The horse slaughter apologists say the only way to help horses is to butcher them, but it’s an Orwellian framing of the issue. The horse slaughter industry is a predatory, inhumane enterprise. They don’t “euthanize” old horses—but precisely the opposite: they buy up young and healthy horses, often by misrepresenting their intentions, and inhumanely kill them to sell the meat to Europe and Japan.
When horse slaughter plants previously operated in the U.S., according to the USDA, 92.3 percent of the horses arrived healthy and in good condition. These are not the sick and lame and unwanted—they are horses that could have been rehomed and lived out a productive life. That is, if the “killer buyers” who gather horses from random sources and act as bunchers for the slaughter plants stop outbidding loving families and horse rescue groups at auctions, driving up the prices of healthy horses because they have the most meat and the most profit on their bones.
Horses are American icons and companions, and don’t deserve this grisly end. Americans don’t eat horses, and they don’t want them inhumanely killed, shrink-wrapped, and sent overseas for frozen lasagna or stallion-burgers. We should reject the horse slaughter industry, just as we would reject a slaughter industry for dogs or cats gathered up under false pretenses and killed for export.

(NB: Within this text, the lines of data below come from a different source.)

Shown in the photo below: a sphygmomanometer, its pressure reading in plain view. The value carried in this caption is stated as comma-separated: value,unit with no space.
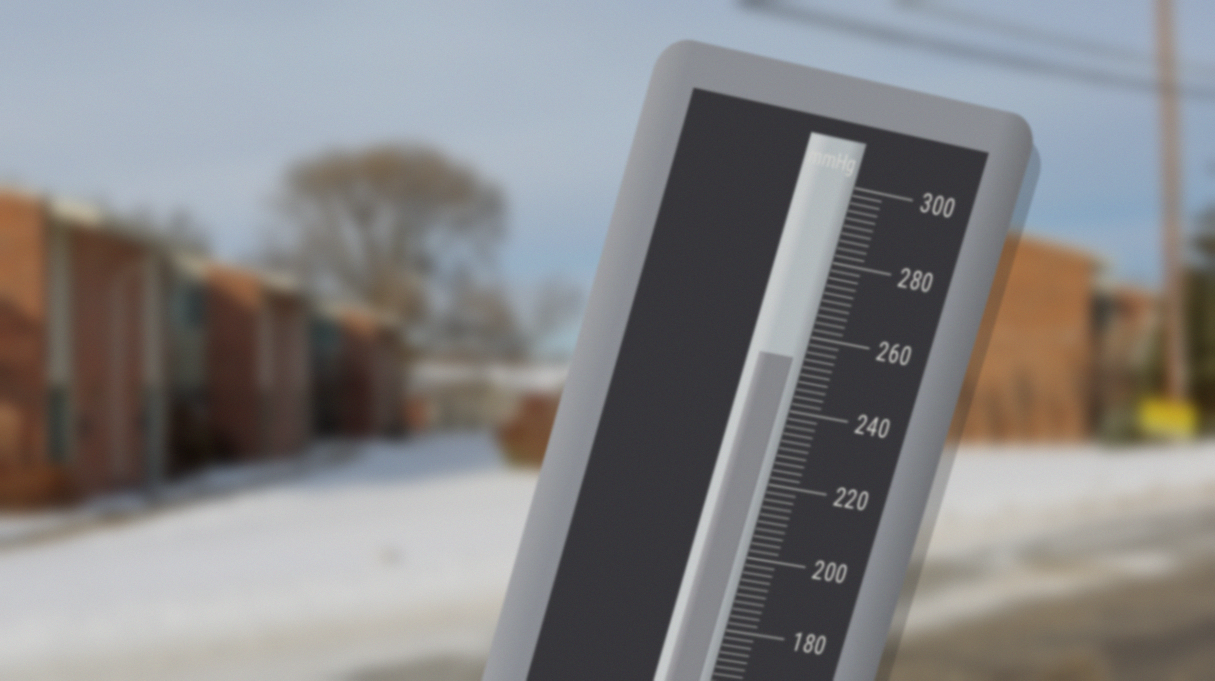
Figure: 254,mmHg
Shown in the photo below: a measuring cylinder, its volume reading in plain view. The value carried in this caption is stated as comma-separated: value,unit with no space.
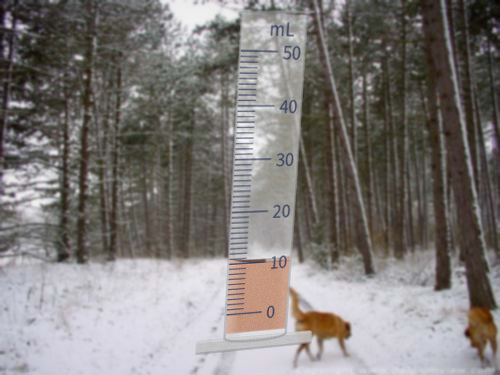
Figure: 10,mL
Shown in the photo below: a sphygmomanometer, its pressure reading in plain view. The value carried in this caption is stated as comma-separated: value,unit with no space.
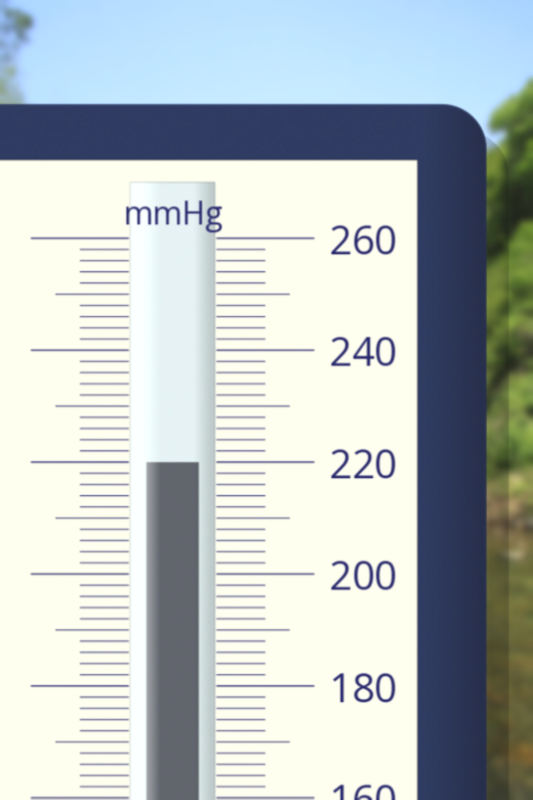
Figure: 220,mmHg
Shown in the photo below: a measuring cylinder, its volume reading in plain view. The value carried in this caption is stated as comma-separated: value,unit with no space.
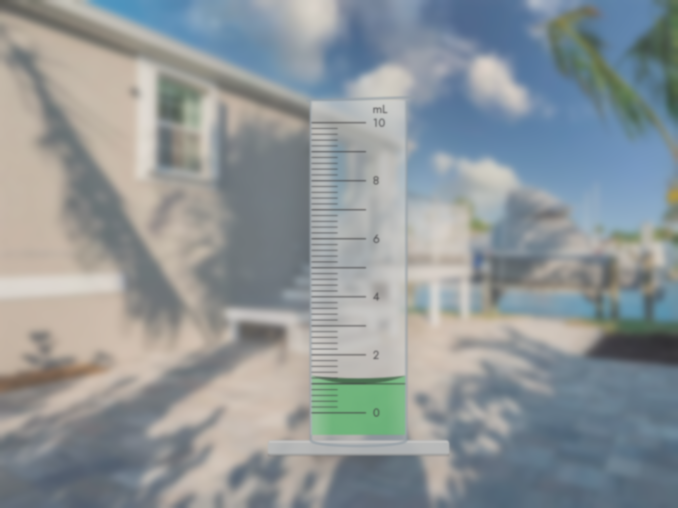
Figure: 1,mL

With the Obama Administration allowing horse slaughter to proceed, despite its purported opposition to horse slaughter, it’s more urgent than ever that Congress step up and pull in the reins on this cruelty. Tell your members of Congress to pass the Safeguard American Food Exports (SAFE) Act, S. 541 and H.R. 1094, to stop the slaughter and export of horses for human consumption. Animal protection groups will be taking this matter to federal court immediately, to put a stop to this inhumane, wasteful, and illegal decision. We’ll also be working with state authorities to do all we can to block these plants from opening. The Obama Administration’s announcements are certainly not the last word on the subject.